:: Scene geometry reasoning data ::
=======
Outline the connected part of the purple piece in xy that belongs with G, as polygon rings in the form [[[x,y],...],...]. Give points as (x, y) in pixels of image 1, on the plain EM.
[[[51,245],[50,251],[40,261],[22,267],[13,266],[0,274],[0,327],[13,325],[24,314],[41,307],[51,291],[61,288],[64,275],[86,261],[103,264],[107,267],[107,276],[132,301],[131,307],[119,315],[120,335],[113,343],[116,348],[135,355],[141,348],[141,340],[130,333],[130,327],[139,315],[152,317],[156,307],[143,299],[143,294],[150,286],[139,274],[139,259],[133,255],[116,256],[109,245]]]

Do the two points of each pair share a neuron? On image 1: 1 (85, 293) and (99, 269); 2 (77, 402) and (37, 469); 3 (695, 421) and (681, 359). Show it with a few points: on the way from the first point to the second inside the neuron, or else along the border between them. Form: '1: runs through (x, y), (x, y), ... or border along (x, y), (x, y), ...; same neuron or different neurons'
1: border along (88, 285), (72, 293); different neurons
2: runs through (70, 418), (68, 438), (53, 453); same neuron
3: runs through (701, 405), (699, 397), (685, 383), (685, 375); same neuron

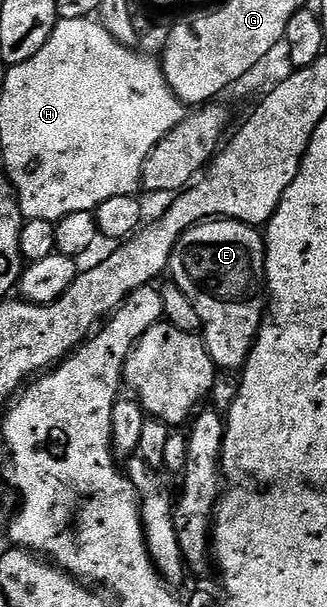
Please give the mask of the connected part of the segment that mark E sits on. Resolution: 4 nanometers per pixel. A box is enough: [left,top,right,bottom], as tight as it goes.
[169,219,265,373]

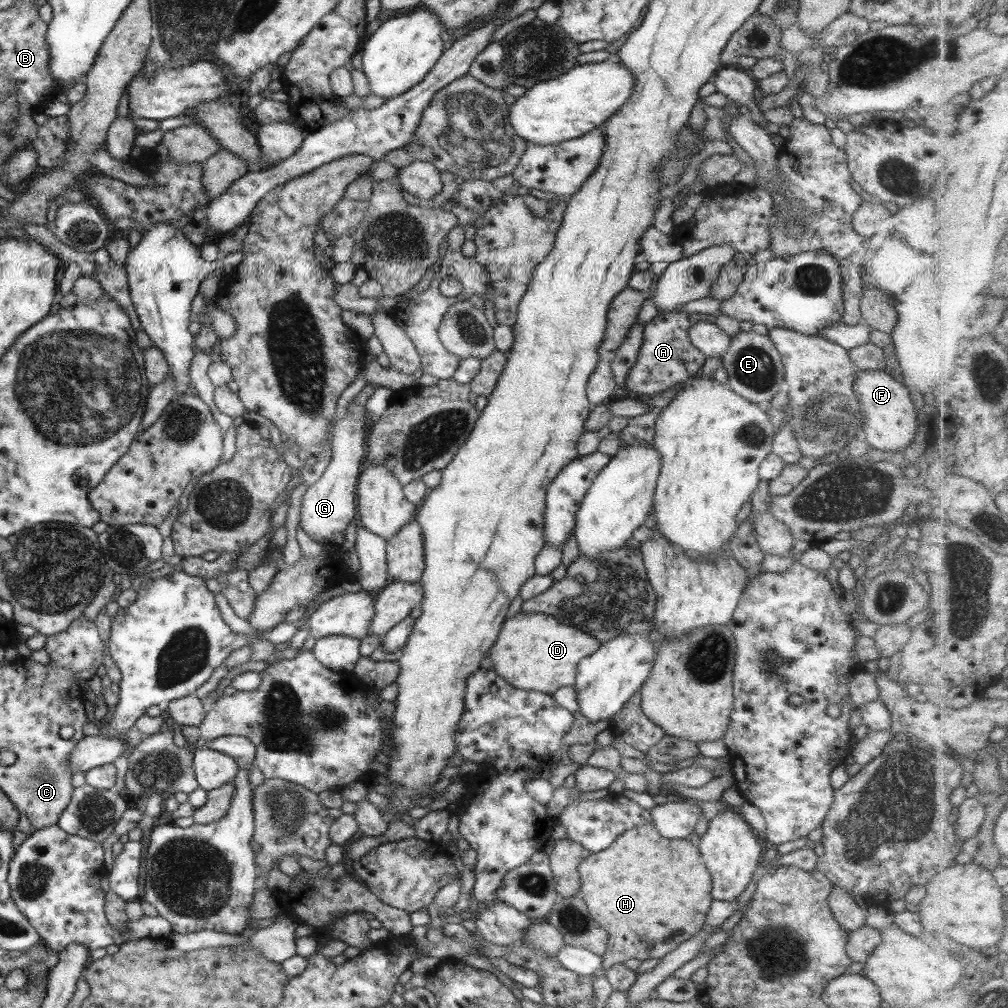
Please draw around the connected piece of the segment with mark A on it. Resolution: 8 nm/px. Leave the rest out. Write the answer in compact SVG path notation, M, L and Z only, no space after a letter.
M684 311L660 312L641 329L643 336L642 348L639 350L636 362L632 365L625 386L628 390L638 394L651 396L664 392L674 385L682 385L697 376L698 371L705 363L707 356L694 348L690 342L688 331L697 322L710 322L715 324L717 314L689 313Z

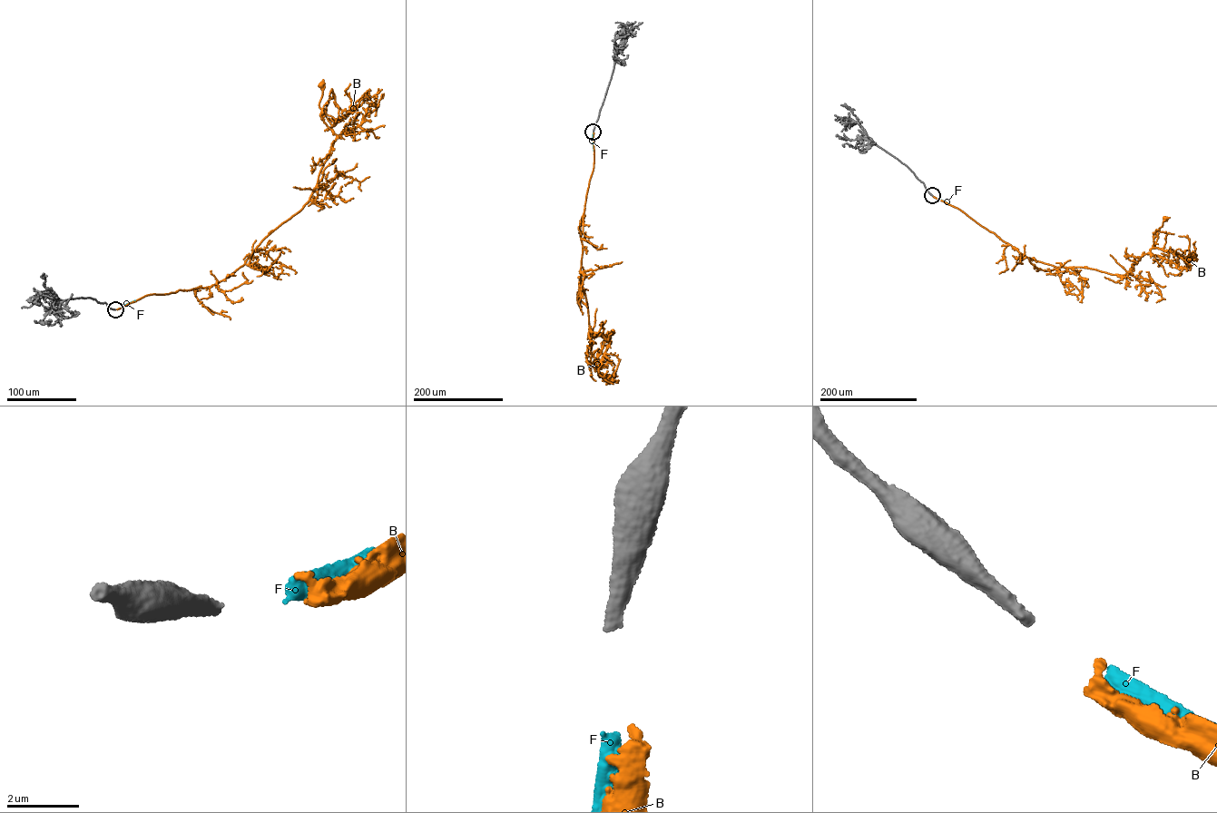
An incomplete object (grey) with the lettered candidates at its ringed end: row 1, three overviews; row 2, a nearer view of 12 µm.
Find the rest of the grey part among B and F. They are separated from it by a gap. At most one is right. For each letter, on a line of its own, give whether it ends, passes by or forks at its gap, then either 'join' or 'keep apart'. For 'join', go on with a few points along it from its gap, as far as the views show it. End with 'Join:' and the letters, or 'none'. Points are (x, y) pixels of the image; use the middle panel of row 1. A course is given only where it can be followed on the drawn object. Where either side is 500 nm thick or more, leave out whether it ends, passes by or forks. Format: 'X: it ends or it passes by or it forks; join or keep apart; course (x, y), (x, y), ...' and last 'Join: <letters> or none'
B: it ends; keep apart
F: it ends; join; course (593, 132), (593, 150)
Join: F

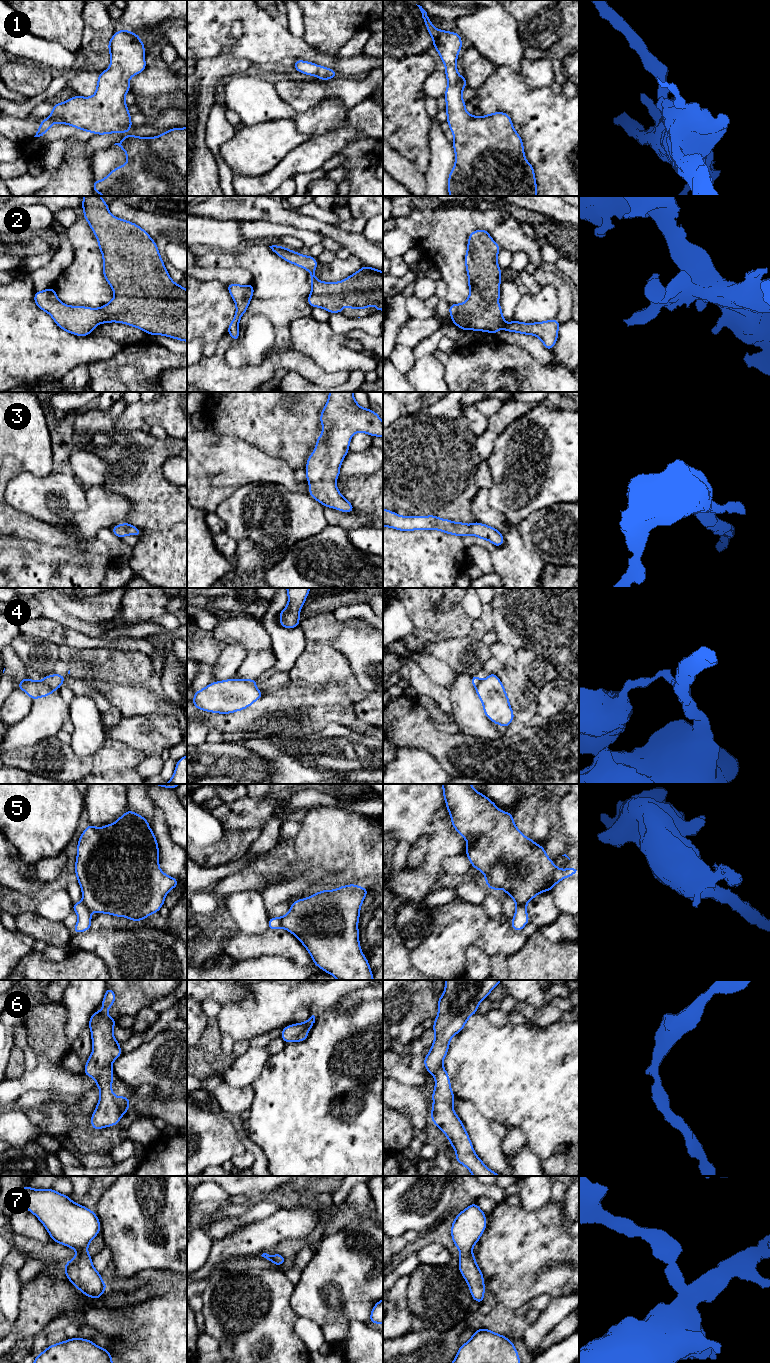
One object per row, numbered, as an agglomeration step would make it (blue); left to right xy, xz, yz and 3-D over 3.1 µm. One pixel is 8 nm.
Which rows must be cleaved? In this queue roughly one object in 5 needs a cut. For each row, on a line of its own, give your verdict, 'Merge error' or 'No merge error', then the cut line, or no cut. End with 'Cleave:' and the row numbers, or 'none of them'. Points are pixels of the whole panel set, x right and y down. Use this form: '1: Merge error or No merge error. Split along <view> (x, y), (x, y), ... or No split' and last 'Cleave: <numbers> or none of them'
1: No merge error. No split
2: No merge error. No split
3: No merge error. No split
4: Merge error. Split along xy (42, 679), (58, 688)
5: Merge error. Split along yz (555, 866), (553, 881), (546, 890)
6: No merge error. No split
7: No merge error. No split
Cleave: 4, 5

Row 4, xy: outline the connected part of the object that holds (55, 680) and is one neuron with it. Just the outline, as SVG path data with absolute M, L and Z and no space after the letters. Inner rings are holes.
M55 673L50 676L44 676L42 680L54 688L60 688L65 681L65 678L66 676Z

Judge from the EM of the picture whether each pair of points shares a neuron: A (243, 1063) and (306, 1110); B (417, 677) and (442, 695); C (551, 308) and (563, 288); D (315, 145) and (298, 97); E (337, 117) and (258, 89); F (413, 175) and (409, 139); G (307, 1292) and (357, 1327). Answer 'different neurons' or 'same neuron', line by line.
A: different neurons
B: same neuron
C: different neurons
D: different neurons
E: same neuron
F: different neurons
G: different neurons

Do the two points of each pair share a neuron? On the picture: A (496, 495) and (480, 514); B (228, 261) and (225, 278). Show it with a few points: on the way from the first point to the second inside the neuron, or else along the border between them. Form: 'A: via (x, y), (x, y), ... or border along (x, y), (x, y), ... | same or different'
A: border along (487, 489), (489, 504), (506, 518) | different
B: border along (203, 267), (243, 267), (250, 272) | different

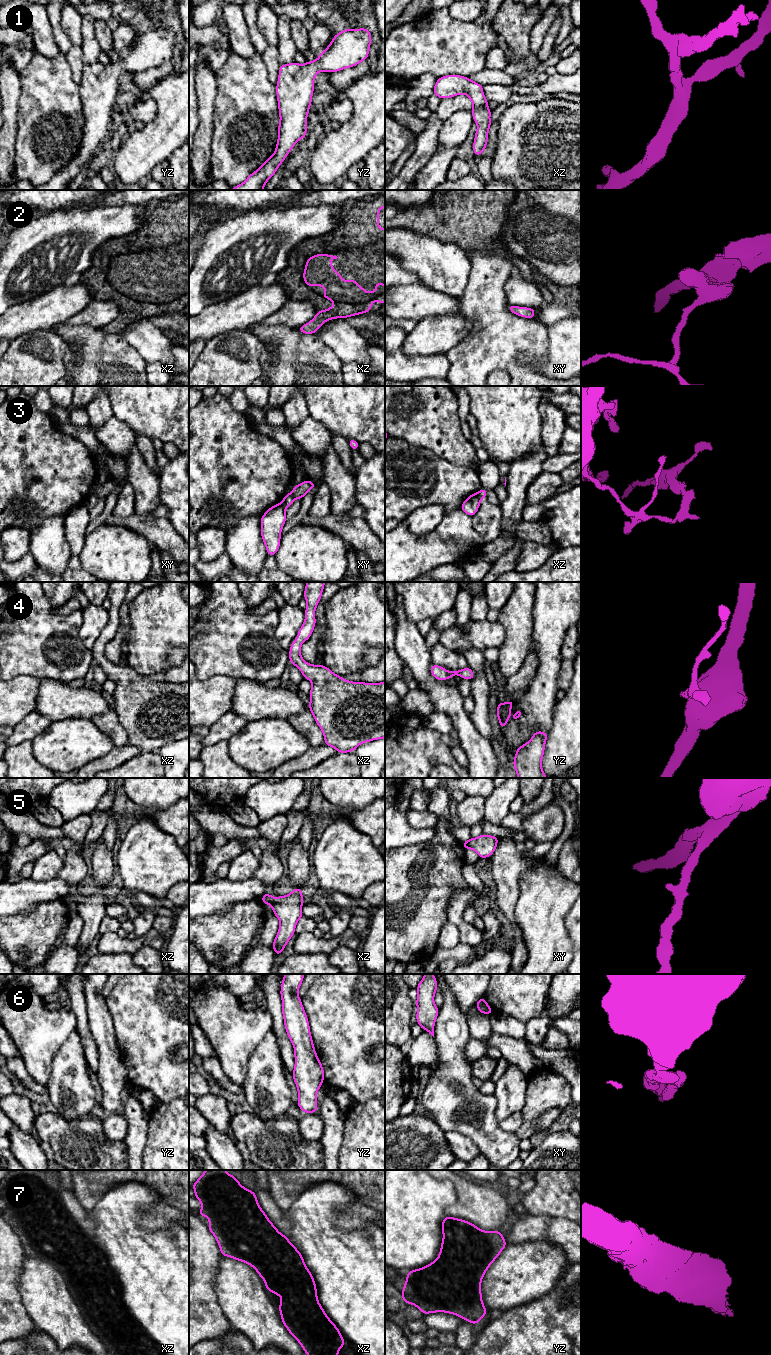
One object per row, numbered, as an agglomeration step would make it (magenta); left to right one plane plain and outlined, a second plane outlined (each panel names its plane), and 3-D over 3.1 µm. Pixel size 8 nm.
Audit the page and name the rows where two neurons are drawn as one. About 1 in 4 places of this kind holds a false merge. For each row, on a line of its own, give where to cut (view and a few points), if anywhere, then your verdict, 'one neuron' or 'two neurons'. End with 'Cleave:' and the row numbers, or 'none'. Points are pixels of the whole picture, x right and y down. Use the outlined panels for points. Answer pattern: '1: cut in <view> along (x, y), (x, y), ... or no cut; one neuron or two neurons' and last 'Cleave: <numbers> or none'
1: no cut; one neuron
2: no cut; one neuron
3: cut in xy along (281, 503), (284, 509); two neurons
4: no cut; one neuron
5: no cut; one neuron
6: no cut; one neuron
7: no cut; one neuron
Cleave: 3

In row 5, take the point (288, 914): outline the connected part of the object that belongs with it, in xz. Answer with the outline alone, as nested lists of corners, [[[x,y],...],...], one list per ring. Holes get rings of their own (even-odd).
[[[294,888],[291,893],[277,898],[264,893],[261,901],[266,905],[270,905],[273,913],[279,919],[280,926],[274,938],[272,948],[275,955],[280,955],[291,937],[295,934],[297,922],[303,917],[302,888]]]

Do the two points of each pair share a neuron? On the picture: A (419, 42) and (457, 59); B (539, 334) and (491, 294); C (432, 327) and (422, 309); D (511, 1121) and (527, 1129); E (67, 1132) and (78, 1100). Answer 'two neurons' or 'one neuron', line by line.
A: one neuron
B: one neuron
C: two neurons
D: two neurons
E: two neurons

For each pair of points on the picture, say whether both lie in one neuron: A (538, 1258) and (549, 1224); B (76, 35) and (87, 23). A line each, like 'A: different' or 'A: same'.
A: different
B: different

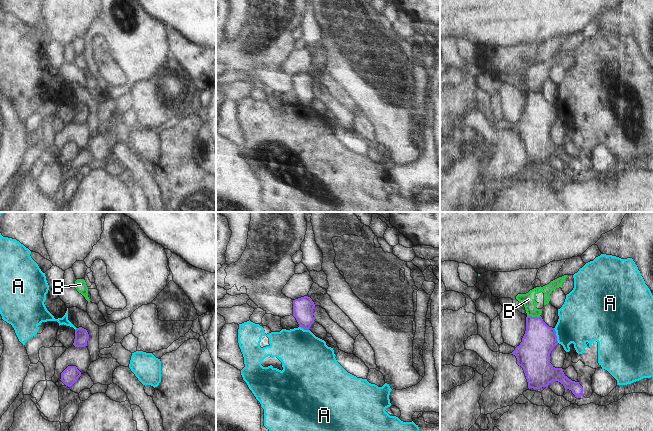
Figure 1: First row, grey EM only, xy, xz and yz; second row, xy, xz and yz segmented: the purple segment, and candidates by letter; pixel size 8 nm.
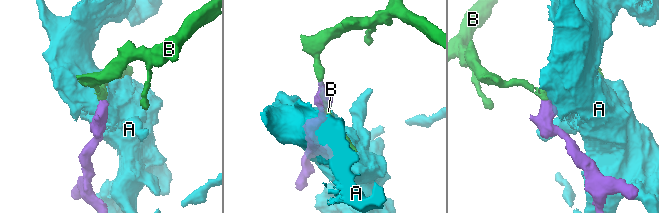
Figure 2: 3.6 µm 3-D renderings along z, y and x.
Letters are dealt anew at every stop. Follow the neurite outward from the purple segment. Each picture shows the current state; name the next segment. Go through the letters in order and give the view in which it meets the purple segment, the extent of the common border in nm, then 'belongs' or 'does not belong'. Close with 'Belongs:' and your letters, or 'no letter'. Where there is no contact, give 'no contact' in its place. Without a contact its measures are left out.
A: yz | 130 nm | does not belong
B: yz | 100 nm | does not belong
Belongs: no letter

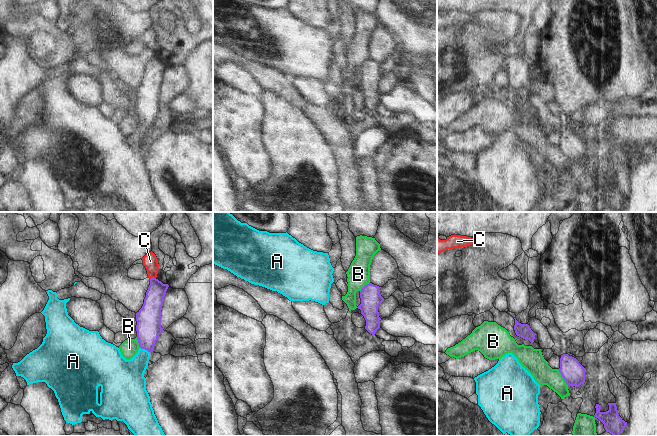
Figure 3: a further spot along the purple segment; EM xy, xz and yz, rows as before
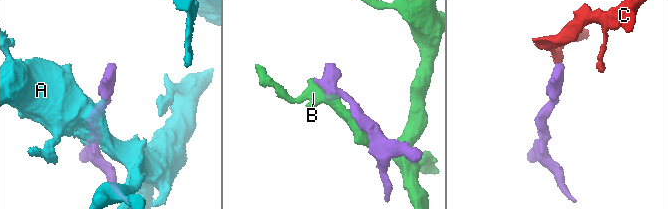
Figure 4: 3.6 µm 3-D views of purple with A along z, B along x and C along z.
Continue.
A: xy | 100 nm | belongs
B: yz | 160 nm | does not belong
C: xy | 50 nm | does not belong
Belongs: A

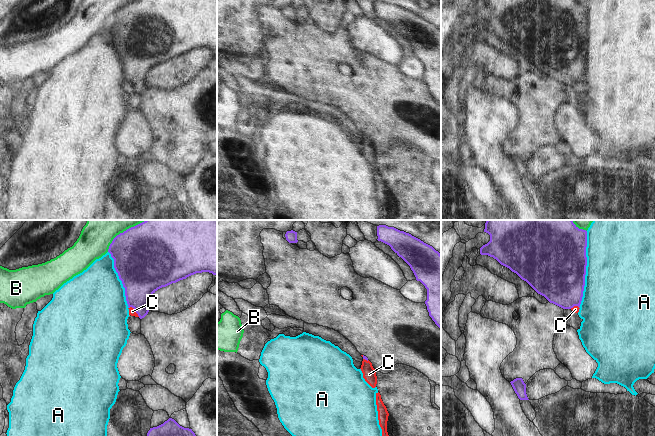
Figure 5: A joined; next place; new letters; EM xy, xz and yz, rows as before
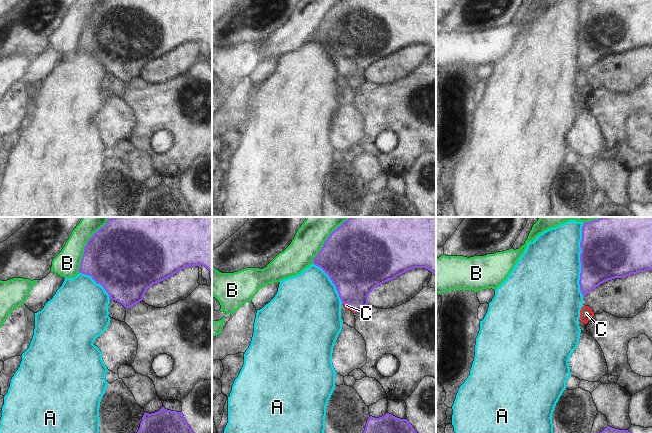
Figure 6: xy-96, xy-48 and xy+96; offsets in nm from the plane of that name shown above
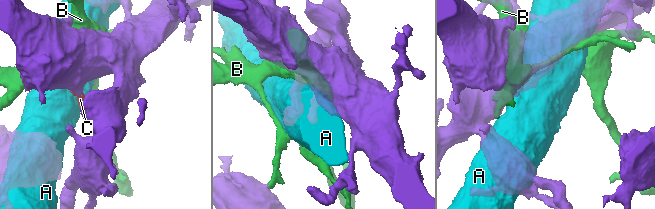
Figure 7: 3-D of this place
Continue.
A: yz | 600 nm | does not belong
B: xy | 340 nm | does not belong
C: xy | 120 nm | belongs
Belongs: C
=======
:: EXERCISE BRIEF ::
Reproduce word for word the lines from the line with "Figure 5: A" to the end of the entries above, both included, but leave the pictures out.

:: RESPONSE BOX ::
Figure 5: A joined; next place; new letters; EM xy, xz and yz, rows as before
Figure 6: xy-96, xy-48 and xy+96; offsets in nm from the plane of that name shown above
Figure 7: 3-D of this place
Continue.
A: yz | 600 nm | does not belong
B: xy | 340 nm | does not belong
C: xy | 120 nm | belongs
Belongs: C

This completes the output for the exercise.